### Data block

============

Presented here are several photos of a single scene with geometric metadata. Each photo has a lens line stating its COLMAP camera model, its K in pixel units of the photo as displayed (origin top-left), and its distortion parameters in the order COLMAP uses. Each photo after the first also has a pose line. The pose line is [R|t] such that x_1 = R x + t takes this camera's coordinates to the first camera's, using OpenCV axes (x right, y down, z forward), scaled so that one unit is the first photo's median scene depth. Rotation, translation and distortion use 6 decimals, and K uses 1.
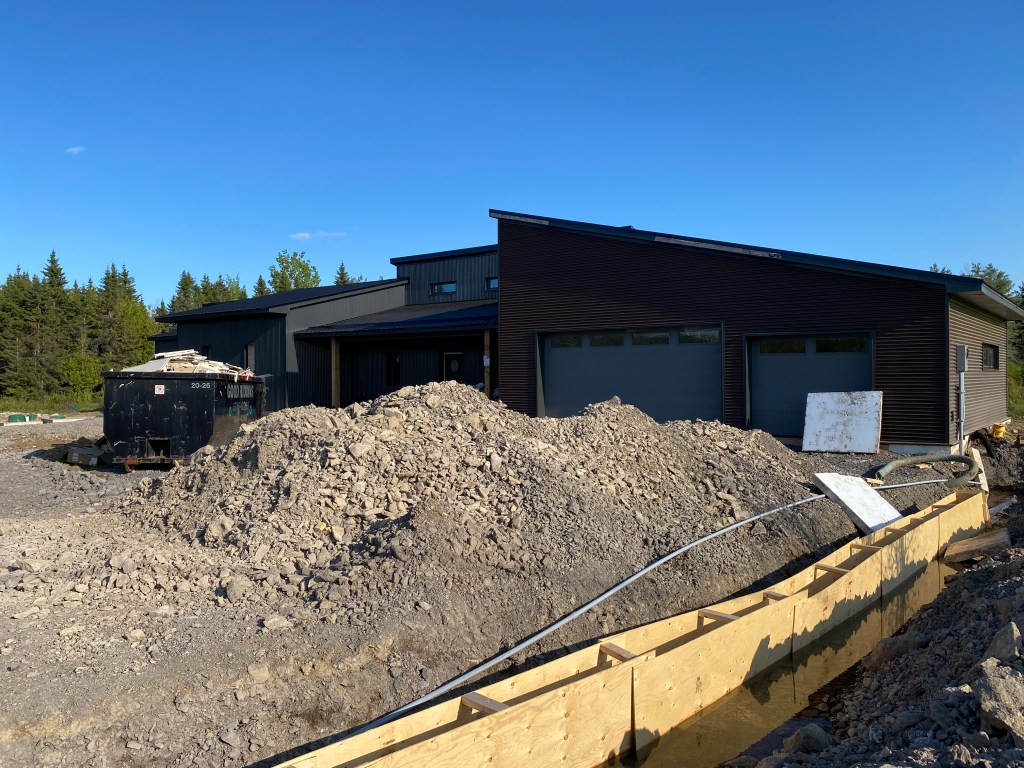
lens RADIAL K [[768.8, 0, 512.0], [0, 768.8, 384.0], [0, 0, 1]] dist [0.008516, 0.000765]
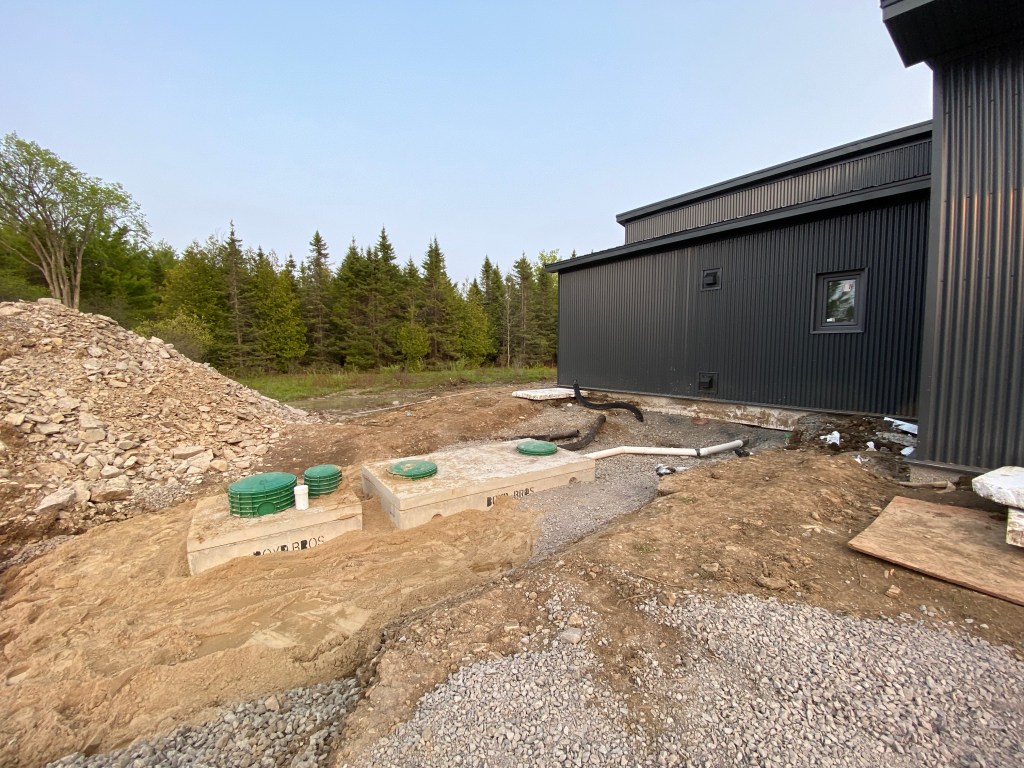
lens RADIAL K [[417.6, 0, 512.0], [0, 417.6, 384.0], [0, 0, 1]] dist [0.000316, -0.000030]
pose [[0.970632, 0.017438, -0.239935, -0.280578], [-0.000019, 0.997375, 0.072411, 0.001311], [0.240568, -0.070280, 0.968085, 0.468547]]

============

Return every line of the data above word for word, leaving out the pictures.

### Response box
Presented here are several photos of a single scene with geometric metadata. Each photo has a lens line stating its COLMAP camera model, its K in pixel units of the photo as displayed (origin top-left), and its distortion parameters in the order COLMAP uses. Each photo after the first also has a pose line. The pose line is [R|t] such that x_1 = R x + t takes this camera's coordinates to the first camera's, using OpenCV axes (x right, y down, z forward), scaled so that one unit is the first photo's median scene depth. Rotation, translation and distortion use 6 decimals, and K uses 1.
lens RADIAL K [[768.8, 0, 512.0], [0, 768.8, 384.0], [0, 0, 1]] dist [0.008516, 0.000765]
lens RADIAL K [[417.6, 0, 512.0], [0, 417.6, 384.0], [0, 0, 1]] dist [0.000316, -0.000030]
pose [[0.970632, 0.017438, -0.239935, -0.280578], [-0.000019, 0.997375, 0.072411, 0.001311], [0.240568, -0.070280, 0.968085, 0.468547]]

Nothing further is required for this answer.